SOURCE TEXT:
□ □ □ □ □ □ □
We use our `get_chat_template` function to get the correct chat template. We support `zephyr, chatml, mistral, llama, alpaca, vicuna, vicuna_old, phi3, llama3` and more.

In [4]:
from unsloth.chat_templates import get_chat_template    # Purpose: Ensures data aligns with the structure expected by the model, including special tokens for roles (e.g., "user" and "assistant") and end-of-turn markers.

tokenizer = get_chat_template(         # Returns a wrapped tokenizer object. This enables easy transformation of unstructured conversation data into a structured format that the model can process.
    tokenizer,
    chat_template = "llama-3.1",
)

def formatting_prompts_func(examples):     # After applying the formatting_prompts_func, the dataset will be formatted and ready for tokenization, training, or evaluation.
□ □ □ □ □ □ □
INFORMATION:
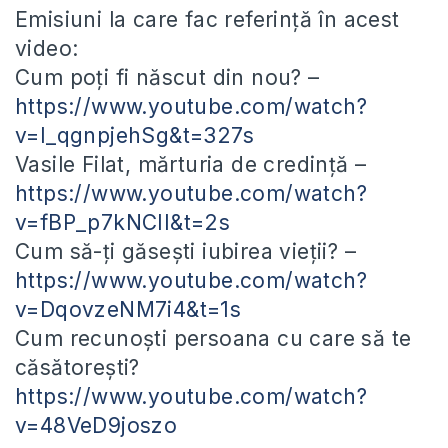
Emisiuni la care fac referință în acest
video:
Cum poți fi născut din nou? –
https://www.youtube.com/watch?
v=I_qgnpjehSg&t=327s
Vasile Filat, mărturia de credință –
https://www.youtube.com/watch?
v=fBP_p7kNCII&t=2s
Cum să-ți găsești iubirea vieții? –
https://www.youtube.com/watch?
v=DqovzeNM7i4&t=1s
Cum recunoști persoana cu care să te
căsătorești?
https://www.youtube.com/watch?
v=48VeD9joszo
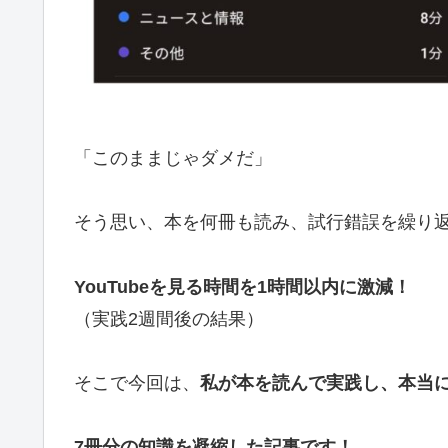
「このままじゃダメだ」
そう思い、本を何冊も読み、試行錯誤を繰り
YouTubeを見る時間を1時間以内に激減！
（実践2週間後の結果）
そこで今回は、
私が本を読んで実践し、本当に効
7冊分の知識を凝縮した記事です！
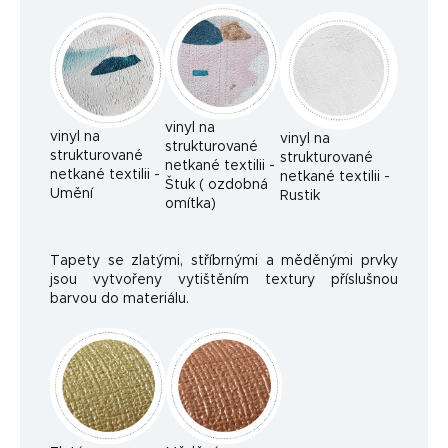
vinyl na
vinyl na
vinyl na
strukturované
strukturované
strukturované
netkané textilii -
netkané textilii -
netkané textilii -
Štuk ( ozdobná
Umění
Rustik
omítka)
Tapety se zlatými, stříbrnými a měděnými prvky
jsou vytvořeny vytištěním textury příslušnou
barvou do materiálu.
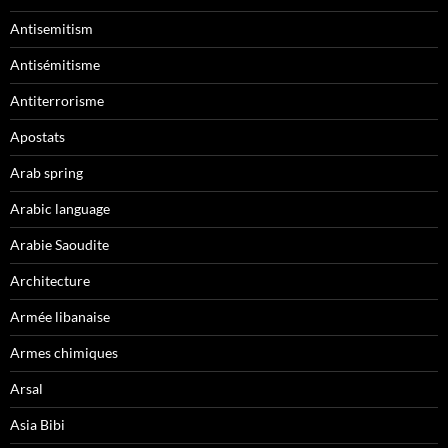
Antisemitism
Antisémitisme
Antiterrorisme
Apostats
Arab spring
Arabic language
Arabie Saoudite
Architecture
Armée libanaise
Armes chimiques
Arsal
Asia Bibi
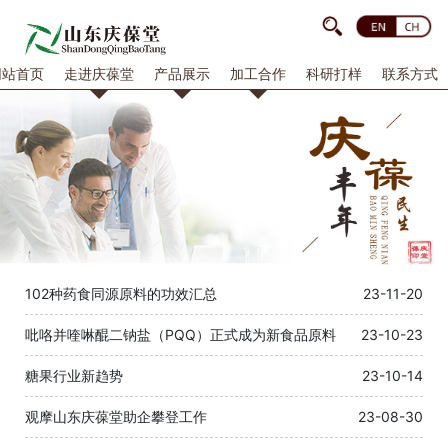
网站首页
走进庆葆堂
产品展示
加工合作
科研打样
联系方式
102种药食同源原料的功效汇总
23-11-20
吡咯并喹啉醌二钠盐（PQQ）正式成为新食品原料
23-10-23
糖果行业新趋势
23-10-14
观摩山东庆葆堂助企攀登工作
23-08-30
□ □ □ □ □ □ □
Pick up the chat template code walkthrough above, before the rows, from the point where it stops, and continue writing it.

    convos = examples["conversations"]
    texts = [tokenizer.apply_chat_template(convo, tokenize = False, add_generation_prompt = False) for convo in convos]
    return { "text" : texts, }
pass

from datasets import load_dataset
dataset = load_dataset("mlabonne/FineTome-100k", split = "train")     # Loaded dataset!!!!!! contains pre-defined conversations suitable for fine-tuning conversational AI.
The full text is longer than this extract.